Seguro entrou nesta fase da campanha com a “vantagem” de ter sido o candidato mais votado na primeira volta, mas decidiu não perder tempo e praticamente não parou desde a primeira celebração nas Caldas da Rainha, na noite de 18 de janeiro.
Depois de um início “a meia velocidade” até o único debate televisionado com Ventura, esperava-se que a campanha, muito intensa no primeiro turno, retomasse a mesma dinâmica na reta final até o dia decisivo.
No entanto, a passagem de Storm Kristin também deixou sua marca no retorno da candidata apoiada pelo PS, que decidiu visitar Leiria naquele mesmo dia, sozinha e sem informar a mídia, uma das áreas mais afetadas por essa catástrofe.
Foi pela voz de Seguro, “chocada e impressionada” com o que testemunhou, que os jornalistas souberam que ele estava no local e, a partir daí, a campanha passou para um tom mais moderado, sem comemorações e, por vários dias, sem nenhuma mensagem eleitoral.
O ex-líder do PS admitiu que foi difícil equilibrar a campanha com a preocupação por aqueles cujas vidas foram devastadas pela tempestade, garantindo uma “separação completa” entre os dois.
A agenda diária, divulgada mais tarde do que o normal, foi ajustada e até cancelada para que Seguro, que doou 1.500 metros de tela destinados aos pôsteres finais, pudesse ficar sozinho, mas ainda presente nas áreas afetadas.
A única exceção foi na terça-feira, quando foi acompanhado pelos jornalistas que estavam com ele na estrada há um mês em uma viagem a Proença-a-Nova, Castelo Branco, deixando uma promessa lá, caso ganhasse as eleições, para a semana de sua posse: retornar às áreas afetadas para verificar se o apoio prometido está realmente chegando.
Foi justamente em relação a esse apoio que Seguro fez exigências ao governo de Luís Montenegro, a quem ele já havia apresentado várias propostas para enfrentar esta crise, mas sem nunca antagonizar os ministros, argumentando que o importante agora é ajudar as pessoas.

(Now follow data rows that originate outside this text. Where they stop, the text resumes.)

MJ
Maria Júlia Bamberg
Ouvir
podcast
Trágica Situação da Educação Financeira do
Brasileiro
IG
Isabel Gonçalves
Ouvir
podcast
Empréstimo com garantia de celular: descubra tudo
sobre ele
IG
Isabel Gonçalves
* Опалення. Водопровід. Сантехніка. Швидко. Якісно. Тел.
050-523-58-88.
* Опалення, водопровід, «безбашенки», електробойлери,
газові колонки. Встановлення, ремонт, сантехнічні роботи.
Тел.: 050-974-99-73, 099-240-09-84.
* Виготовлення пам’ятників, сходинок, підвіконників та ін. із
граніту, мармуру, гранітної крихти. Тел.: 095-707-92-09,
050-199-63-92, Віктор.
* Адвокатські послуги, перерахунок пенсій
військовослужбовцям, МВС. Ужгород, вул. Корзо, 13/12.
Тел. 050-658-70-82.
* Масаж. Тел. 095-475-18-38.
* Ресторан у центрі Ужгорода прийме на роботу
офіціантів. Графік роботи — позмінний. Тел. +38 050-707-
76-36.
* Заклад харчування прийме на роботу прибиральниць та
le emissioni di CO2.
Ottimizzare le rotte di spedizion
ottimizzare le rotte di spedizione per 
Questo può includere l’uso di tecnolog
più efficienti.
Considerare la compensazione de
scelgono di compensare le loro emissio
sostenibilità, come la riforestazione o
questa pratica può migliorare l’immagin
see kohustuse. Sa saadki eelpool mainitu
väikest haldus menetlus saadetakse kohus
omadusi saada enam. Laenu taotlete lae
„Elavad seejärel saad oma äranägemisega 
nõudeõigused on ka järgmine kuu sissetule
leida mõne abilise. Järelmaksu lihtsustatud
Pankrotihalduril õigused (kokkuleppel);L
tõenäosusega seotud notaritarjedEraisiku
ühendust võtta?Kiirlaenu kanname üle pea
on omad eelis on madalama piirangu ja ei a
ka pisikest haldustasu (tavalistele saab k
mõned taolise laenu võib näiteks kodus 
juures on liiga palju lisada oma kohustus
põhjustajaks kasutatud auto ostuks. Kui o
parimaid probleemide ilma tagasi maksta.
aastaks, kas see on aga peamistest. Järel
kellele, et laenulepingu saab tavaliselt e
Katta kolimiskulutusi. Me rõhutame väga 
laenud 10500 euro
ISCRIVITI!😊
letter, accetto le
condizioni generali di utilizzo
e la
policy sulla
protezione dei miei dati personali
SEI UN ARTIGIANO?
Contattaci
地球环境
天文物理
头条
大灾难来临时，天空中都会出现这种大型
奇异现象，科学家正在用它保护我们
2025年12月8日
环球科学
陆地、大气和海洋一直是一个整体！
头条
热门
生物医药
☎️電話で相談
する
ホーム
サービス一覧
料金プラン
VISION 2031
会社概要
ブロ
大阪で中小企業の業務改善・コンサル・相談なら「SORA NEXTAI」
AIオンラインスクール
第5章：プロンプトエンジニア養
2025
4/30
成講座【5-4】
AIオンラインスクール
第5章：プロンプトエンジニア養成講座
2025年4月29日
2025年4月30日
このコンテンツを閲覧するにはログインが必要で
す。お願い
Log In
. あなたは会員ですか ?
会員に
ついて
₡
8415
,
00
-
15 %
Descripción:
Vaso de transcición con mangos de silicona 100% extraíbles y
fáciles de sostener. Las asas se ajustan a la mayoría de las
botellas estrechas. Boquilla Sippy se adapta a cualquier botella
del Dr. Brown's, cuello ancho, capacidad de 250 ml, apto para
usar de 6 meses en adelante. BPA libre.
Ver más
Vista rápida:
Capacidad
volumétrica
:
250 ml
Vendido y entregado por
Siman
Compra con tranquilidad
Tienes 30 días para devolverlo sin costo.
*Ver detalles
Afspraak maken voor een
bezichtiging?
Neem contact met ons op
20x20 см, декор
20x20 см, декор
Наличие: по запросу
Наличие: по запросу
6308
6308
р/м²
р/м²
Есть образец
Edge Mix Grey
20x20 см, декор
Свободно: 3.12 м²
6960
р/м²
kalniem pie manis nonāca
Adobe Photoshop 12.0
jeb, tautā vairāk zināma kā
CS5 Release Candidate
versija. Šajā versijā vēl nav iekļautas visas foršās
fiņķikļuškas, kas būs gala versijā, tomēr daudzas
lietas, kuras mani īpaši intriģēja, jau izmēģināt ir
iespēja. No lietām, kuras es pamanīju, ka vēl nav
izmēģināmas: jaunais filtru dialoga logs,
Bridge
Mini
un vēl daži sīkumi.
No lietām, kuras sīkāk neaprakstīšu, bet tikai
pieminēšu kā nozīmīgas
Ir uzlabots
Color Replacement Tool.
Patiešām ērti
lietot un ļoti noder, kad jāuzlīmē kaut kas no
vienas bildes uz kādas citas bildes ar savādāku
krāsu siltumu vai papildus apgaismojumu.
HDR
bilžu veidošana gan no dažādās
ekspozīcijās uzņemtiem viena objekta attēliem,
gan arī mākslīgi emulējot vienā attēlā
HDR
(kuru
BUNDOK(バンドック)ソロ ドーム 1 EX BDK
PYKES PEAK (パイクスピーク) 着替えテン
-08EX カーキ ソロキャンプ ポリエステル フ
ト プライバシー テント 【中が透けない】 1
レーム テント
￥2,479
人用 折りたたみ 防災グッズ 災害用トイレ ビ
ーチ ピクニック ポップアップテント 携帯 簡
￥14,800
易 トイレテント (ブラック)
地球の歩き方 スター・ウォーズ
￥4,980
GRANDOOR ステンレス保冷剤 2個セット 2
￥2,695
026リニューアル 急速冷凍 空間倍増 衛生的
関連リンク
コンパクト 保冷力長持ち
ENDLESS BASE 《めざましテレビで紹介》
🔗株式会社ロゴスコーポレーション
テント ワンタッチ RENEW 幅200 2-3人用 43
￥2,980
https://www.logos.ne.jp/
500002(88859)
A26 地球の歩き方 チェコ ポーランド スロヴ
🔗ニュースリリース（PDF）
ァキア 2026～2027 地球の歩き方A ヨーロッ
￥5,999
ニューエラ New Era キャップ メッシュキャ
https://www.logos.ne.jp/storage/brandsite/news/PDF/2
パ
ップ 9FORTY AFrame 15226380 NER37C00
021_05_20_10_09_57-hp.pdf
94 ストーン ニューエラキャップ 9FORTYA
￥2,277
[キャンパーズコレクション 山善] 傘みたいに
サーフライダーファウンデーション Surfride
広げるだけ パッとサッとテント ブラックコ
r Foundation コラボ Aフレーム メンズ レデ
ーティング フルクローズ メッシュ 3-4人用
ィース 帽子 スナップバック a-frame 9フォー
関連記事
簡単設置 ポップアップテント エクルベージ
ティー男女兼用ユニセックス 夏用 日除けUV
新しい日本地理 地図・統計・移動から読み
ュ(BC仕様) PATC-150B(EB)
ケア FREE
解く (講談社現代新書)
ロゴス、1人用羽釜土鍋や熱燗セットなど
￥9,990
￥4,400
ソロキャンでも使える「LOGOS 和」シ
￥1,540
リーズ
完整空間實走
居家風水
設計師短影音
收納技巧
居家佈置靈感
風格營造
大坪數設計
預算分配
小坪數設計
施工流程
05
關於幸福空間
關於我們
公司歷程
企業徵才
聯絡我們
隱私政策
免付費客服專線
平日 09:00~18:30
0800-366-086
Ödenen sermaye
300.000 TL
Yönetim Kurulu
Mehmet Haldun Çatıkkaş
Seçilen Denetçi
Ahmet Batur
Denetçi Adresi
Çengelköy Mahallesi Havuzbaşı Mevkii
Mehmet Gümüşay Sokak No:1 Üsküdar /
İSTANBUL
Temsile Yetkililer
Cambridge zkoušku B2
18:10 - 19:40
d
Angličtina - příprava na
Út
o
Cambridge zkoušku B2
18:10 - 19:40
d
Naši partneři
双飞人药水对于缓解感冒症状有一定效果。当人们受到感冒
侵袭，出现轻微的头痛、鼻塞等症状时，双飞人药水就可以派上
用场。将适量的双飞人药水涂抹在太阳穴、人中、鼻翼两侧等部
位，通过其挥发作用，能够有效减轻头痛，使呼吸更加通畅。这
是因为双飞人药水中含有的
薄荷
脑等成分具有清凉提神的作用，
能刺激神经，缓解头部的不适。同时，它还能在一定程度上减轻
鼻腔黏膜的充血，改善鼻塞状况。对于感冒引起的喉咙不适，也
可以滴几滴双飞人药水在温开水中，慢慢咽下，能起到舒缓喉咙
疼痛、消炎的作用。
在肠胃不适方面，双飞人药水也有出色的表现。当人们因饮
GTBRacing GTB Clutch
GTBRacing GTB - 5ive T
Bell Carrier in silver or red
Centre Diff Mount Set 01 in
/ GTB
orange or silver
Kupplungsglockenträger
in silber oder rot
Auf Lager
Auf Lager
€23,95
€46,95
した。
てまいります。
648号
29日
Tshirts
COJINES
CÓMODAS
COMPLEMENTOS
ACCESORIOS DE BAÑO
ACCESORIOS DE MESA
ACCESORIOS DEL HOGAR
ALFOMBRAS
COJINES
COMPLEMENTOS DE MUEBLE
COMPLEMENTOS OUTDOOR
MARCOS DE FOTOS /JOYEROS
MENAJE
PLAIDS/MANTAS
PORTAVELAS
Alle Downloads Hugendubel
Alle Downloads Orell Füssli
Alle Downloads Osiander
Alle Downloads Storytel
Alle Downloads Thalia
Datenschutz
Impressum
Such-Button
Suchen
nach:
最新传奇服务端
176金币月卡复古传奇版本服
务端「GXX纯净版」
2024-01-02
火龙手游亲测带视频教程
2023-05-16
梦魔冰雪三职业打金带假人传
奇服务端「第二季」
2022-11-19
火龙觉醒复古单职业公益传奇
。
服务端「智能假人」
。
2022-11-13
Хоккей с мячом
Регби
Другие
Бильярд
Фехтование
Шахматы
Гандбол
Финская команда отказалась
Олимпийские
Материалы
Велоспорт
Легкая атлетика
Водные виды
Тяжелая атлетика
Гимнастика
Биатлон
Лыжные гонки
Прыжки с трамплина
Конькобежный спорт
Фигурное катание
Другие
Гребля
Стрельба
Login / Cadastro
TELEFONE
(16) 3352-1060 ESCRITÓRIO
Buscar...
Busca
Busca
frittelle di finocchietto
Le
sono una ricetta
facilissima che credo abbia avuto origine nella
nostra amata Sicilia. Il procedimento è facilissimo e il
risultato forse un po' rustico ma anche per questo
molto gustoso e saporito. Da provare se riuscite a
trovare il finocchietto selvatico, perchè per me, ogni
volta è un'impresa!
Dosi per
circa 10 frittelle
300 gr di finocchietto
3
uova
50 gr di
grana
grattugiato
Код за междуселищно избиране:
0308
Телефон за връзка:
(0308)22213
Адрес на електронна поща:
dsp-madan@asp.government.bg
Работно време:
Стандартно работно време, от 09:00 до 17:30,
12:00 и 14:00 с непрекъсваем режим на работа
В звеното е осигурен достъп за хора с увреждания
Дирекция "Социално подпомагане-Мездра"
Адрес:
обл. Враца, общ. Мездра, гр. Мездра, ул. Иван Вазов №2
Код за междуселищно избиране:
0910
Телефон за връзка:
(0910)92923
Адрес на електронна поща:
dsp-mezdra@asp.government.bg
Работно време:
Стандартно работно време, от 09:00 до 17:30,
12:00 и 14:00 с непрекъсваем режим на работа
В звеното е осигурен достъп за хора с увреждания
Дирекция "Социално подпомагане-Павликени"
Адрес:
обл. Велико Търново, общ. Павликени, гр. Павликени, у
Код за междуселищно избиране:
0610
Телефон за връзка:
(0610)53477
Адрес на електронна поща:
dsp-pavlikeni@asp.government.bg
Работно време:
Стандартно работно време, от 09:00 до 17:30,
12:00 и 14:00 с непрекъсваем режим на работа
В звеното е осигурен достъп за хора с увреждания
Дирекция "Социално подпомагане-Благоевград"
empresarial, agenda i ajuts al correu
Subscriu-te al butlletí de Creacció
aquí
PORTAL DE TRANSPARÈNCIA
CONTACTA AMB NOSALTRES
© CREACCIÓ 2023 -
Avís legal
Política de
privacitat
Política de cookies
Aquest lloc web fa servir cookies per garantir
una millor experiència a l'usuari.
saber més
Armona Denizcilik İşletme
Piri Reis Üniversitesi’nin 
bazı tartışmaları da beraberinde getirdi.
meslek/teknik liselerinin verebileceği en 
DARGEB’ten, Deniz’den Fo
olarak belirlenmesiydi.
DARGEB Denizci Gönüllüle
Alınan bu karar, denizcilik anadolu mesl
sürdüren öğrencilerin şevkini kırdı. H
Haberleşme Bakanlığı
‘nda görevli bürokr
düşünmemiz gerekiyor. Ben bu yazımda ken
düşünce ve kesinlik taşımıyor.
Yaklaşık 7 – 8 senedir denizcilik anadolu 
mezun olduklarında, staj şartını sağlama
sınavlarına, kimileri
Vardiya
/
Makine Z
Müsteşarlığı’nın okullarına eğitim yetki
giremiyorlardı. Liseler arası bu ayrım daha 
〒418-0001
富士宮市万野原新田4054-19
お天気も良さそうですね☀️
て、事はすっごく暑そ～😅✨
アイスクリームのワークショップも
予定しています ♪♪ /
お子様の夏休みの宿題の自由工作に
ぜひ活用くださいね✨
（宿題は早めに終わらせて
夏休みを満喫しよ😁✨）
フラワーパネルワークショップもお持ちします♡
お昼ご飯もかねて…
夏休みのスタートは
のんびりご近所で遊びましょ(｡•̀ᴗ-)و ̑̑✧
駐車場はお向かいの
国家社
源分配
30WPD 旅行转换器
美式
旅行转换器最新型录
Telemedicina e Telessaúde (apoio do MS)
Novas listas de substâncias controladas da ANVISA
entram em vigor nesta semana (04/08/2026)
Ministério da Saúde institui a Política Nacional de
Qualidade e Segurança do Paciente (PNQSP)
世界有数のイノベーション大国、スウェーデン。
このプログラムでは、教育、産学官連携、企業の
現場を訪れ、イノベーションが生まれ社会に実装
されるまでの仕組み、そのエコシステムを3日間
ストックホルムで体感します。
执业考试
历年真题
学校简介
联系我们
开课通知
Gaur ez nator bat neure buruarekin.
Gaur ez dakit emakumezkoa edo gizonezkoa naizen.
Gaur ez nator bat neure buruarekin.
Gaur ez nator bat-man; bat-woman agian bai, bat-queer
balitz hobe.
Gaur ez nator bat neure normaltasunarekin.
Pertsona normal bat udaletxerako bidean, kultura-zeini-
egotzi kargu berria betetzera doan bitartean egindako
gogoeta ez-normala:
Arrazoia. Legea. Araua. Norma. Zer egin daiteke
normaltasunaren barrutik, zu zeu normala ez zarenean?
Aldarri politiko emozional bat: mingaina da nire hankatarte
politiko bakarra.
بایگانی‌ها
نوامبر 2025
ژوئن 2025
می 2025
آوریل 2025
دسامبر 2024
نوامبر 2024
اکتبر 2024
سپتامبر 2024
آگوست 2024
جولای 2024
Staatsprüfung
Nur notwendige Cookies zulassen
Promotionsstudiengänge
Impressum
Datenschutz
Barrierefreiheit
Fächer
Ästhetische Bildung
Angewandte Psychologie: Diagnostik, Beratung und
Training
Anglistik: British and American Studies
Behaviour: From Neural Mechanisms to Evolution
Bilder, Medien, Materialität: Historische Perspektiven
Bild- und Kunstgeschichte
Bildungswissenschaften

No entanto, agora que a emergência passou, o candidato já avisou que, como presidente, não deixará a questão morrer e quer uma avaliação do que aconteceu porque, usando as palavras do ex-ministro Jorge Coelho a respeito do colapso da ponte de Entre-os-Rios, “a culpa não pode ficar impune”.
Depois de pular um discurso eleitoral em Viseu na sexta-feira e não ficar para jantar, ele voltou à sua mensagem política no dia seguinte em Guimarães, distanciando-se de Ventura e se posicionando como garante da estabilidade, em oposição à turbulência.
Um novo dia e um tom mais alto, alertando que não bastava “vencer por um” voto, voltando ao apelo por uma vitória robusta para chegar a Belém com maior legitimidade política.
Apesar das pesquisas favoráveis, ele expressou “séria preocupação” com a ideia de que votar é inútil porque “já venceu” e continuou pedindo a participação, expressando seu medo de uma alta abstenção.
Ele então apontou seu oponente como um risco para a democracia, alegando que usa métodos antidemocráticos e quer mudar o regime, argumentando que nunca foi “tão fácil e claro decidir” entre dois perfis e projetos completamente diferentes.
Insistindo na abertura e independência de sua candidatura, ele obteve mais apoio ao endosso que já havia recebido da esquerda, inclusive de seus adversários Marques Mendes e Gouveia e Melo, e dos ex-presidentes da República Ramalho Eanes e Cavaco Silva.